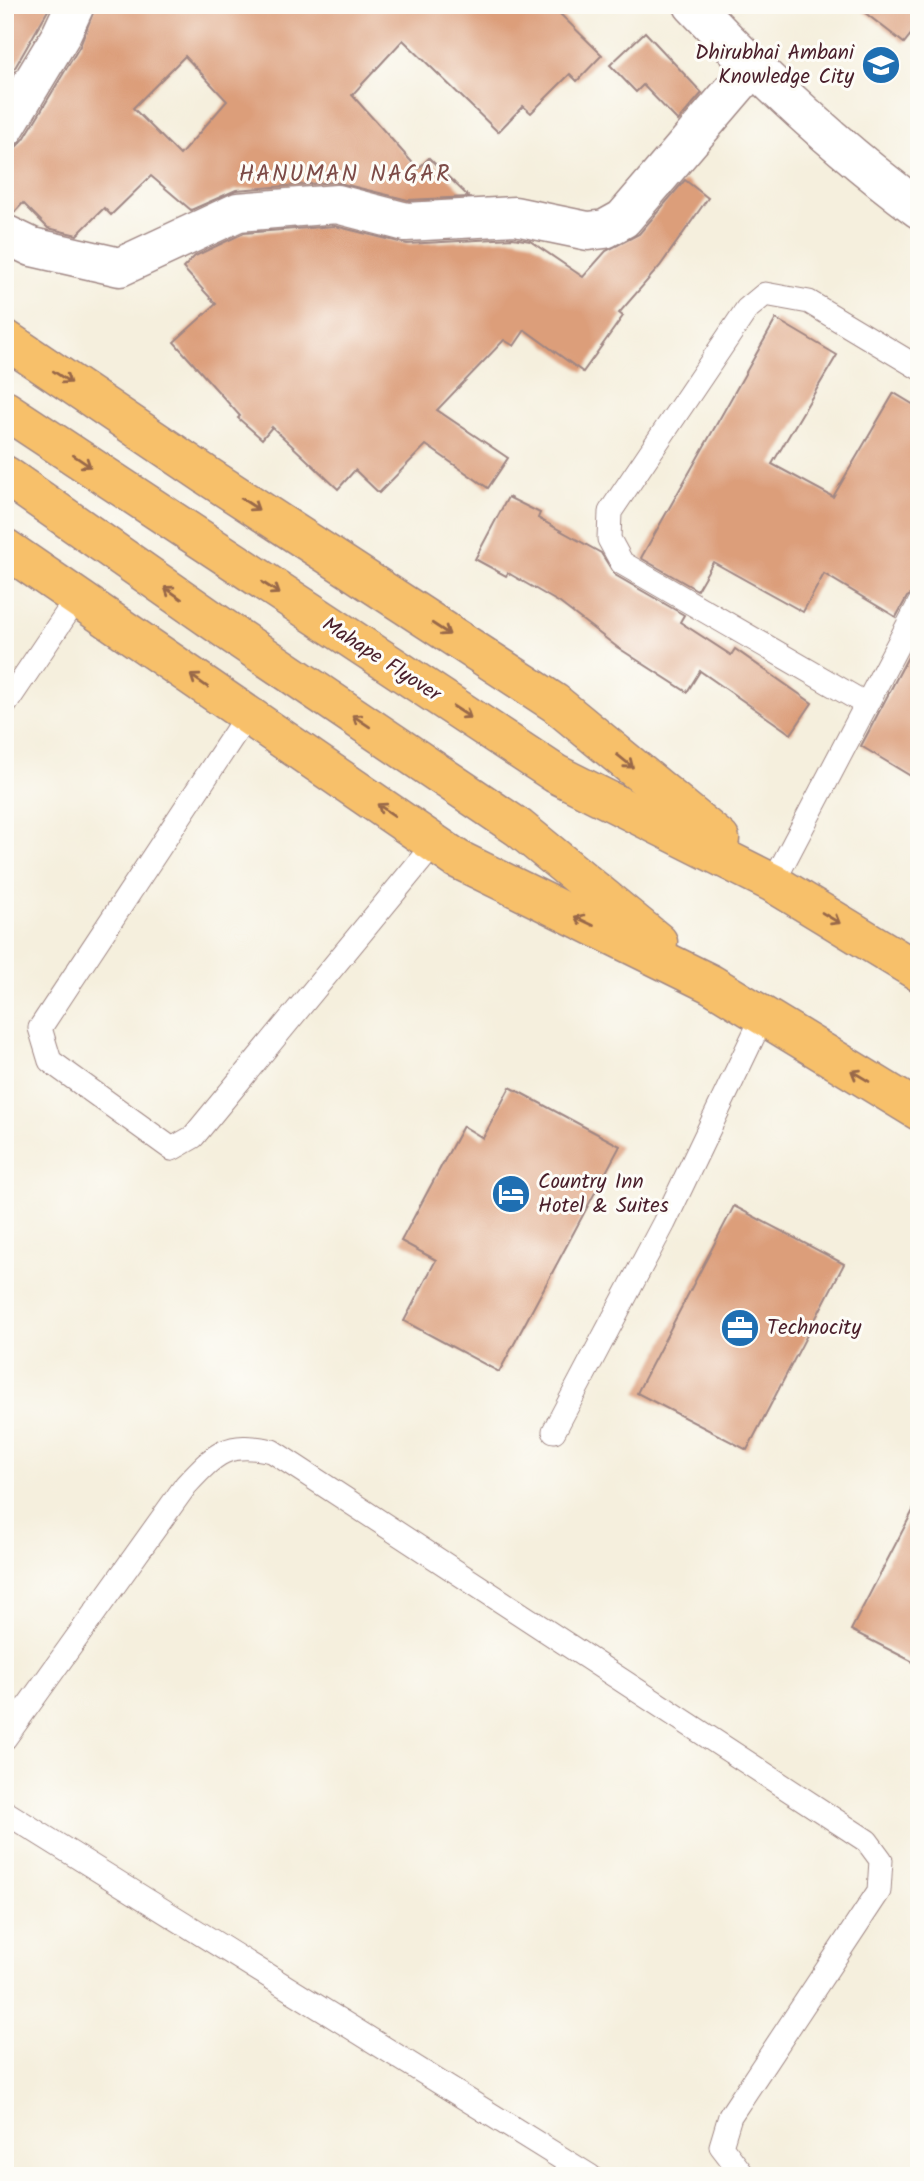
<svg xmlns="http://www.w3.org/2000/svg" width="924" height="2181" font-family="Kalam,sans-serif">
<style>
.building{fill:#dc9e7a;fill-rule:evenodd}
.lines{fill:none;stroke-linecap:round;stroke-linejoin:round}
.service-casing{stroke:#a08784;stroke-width:25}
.minor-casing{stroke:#a08784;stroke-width:41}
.tertiary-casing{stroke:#a08784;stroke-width:41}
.primary-casing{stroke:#a08784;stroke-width:41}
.service{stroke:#fff;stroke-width:23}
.minor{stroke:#fff;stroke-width:38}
.tertiary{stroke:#fff;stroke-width:38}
.primary{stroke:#f7c06b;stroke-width:38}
.oneway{stroke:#986748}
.labels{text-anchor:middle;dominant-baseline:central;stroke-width:6;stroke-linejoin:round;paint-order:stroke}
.poi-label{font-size:21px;fill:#4a1f2b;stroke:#fdfcf7;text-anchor:start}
.street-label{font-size:21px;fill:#4a1f2b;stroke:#fdfcf7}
.neighbourhood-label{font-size:23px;letter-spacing:2px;fill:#7d4b47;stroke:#fdfcf7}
</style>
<rect width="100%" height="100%" fill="#fdfcf7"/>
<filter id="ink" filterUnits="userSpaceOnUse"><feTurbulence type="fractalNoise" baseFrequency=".0143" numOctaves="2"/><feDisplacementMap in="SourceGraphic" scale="14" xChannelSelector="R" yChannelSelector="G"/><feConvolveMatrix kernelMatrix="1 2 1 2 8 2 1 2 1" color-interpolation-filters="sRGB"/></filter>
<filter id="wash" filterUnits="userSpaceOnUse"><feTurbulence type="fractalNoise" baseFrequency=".00686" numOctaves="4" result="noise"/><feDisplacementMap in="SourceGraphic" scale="28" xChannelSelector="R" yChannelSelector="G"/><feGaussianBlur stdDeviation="1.57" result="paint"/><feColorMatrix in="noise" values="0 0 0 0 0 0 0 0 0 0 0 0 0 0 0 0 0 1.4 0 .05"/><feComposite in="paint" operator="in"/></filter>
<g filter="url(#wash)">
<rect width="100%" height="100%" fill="#f5efdd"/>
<g id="blocks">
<!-- building -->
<g class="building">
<path d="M5 5H51L5 85Z"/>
<path d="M96 5H551L602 55 577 81 570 74 531 113 523 106 498 132 403 40 352 95 418 169 429 158 469 197 408 200 335 182 236 190 191 210 151 176 111 215 104 208 77 235 48 228 23 203 13 214 5 212V150L16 147 24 139 80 46ZM185 56 227 101 180 155 133 108Z"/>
<path d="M855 5H919V24L904 43Z"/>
<path d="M645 32 702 93 678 121 643 85 636 92 610 65Z"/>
<path d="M685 180 708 198 660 266 619 313 623 316 583 372 525 330 514 346 504 340 437 410 508 458 488 488 426 445 379 493 355 470 338 489 272 427 262 439 238 418 240 416 174 342 216 304 183 268 195 256 244 233 335 226 407 244 513 238 530 241 583 277 606 251 639 234Z"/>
<path d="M776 319 837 355 772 464 833 497 894 393 919 408V590L907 597 896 617 824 574 803 612 713 562 697 590 641 558Z"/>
<path d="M508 497 540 513 538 518 601 553 615 575 684 615 680 622 731 655 735 649 812 703 791 734 700 671 687 692 617 647 560 603 508 573 506 576 475 559Z"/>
<path d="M919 636V781L861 746Z"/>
<path d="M510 1087 620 1146 499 1372 404 1321 436 1260 401 1241 463 1126 483 1138Z"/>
<path d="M734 1206 844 1264 747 1450 637 1393Z"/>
<path d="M919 1499V1665L851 1630Z"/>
</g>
</g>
</g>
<g filter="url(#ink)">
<use href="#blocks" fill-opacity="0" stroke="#a08784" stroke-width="2"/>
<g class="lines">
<!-- service casing -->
<g class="service-casing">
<g id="service">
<path d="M866 704 622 563 609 539 610 512 747 309 765 294 809 302 919 368"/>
<path d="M5 705 77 598"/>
<path d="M247 715 40 1028 50 1061 172 1149 193 1137 435 843"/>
<path d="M773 883 919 604"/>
<path d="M554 1431 664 1223 763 1016"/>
<path d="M5 1738 186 1485C216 1453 227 1441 272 1451L867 1841 881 1860 879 1891 730 2116 721 2146 744 2176"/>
<path d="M5 1812 590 2176"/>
</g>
</g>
<!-- minor casing -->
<g class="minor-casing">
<g id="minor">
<path d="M5 128 61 35 75 5"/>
<path d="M5 234 32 247 120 267 238 212 337 204 406 222 515 216 588 231 605 229 623 219 752 68"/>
</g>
</g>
<!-- tertiary casing -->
<g class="tertiary-casing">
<path id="tertiary" d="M693 5C763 79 837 148 919 209"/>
</g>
<!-- primary casing -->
<g class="primary-casing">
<g id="primary">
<path d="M5 339 209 477 555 703 720 839"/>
<path d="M5 410 556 774 773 883 919 972"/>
<path d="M5 475 235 636 519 828 658 942"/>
<path d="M5 548 457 859 711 984 919 1111"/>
</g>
</g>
<!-- service -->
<use href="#service" class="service"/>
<!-- minor -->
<use href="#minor" class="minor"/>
<!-- tertiary -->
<use href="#tertiary" class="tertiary"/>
<!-- primary -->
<use href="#primary" class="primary"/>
</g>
<!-- one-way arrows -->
<defs><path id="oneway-shaft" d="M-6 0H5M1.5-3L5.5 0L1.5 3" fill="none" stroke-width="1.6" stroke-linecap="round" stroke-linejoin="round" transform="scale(1.75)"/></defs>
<g class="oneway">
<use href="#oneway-shaft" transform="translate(62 377) rotate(34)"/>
<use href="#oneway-shaft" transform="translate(82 461) rotate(34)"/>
<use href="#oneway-shaft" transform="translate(250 504) rotate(33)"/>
<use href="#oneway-shaft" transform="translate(271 588) rotate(33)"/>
<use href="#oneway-shaft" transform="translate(173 593) rotate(-145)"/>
<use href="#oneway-shaft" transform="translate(441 629) rotate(33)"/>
<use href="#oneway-shaft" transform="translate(199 681) rotate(-145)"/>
<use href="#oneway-shaft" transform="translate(462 712) rotate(33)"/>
<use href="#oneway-shaft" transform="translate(361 721) rotate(-146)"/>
<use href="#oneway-shaft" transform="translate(625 761) rotate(39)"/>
<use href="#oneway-shaft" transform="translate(386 810) rotate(-146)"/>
<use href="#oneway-shaft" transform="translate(831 918) rotate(31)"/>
<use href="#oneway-shaft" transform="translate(584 921) rotate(-154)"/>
<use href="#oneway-shaft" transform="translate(860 1076) rotate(-149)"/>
</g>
</g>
<!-- icons -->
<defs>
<g id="university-disc" transform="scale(2.0125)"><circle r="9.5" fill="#1f6fb2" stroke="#fdfcf7"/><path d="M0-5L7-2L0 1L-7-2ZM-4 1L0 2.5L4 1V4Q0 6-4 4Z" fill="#fff"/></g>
<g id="hotel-disc" transform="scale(2.0125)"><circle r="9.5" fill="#1f6fb2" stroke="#fdfcf7"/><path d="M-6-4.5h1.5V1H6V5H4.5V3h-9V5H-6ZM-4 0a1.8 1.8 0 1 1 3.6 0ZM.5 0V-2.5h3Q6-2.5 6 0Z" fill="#fff"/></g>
<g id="office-disc" transform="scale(2.0125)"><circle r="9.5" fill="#1f6fb2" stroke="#fdfcf7"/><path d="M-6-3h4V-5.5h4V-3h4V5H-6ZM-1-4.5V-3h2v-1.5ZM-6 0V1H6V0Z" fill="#fff"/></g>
</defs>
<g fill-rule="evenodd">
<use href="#university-disc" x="881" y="65"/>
<use href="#hotel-disc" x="511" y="1194"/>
<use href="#office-disc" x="740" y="1328"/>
</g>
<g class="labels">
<!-- poi labels -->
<g class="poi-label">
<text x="854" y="53" text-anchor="end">Dhirubhai Ambani<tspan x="854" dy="24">Knowledge City</tspan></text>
<text x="538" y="1182">Country Inn<tspan x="538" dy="24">Hotel &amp; Suites</tspan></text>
<text x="767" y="1328">Technocity</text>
</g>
<!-- street labels -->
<g class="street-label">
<text transform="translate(381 660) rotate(33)">Mahape Flyover</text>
</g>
<!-- neighbourhood labels -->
<g class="neighbourhood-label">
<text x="345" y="175">HANUMAN NAGAR</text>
</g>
</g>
<!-- margin -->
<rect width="924" height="2181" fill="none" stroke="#fdfcf7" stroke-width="28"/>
</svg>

━━━━

The expected answer is a copy of each line in the records that holds the word "wash".

### Your response:
<filter id="wash" filterUnits="userSpaceOnUse"><feTurbulence type="fractalNoise" baseFrequency=".00686" numOctaves="4" result="noise"/><feDisplacementMap in="SourceGraphic" scale="28" xChannelSelector="R" yChannelSelector="G"/><feGaussianBlur stdDeviation="1.57" result="paint"/><feColorMatrix in="noise" values="0 0 0 0 0 0 0 0 0 0 0 0 0 0 0 0 0 1.4 0 .05"/><feComposite in="paint" operator="in"/></filter>
<g filter="url(#wash)">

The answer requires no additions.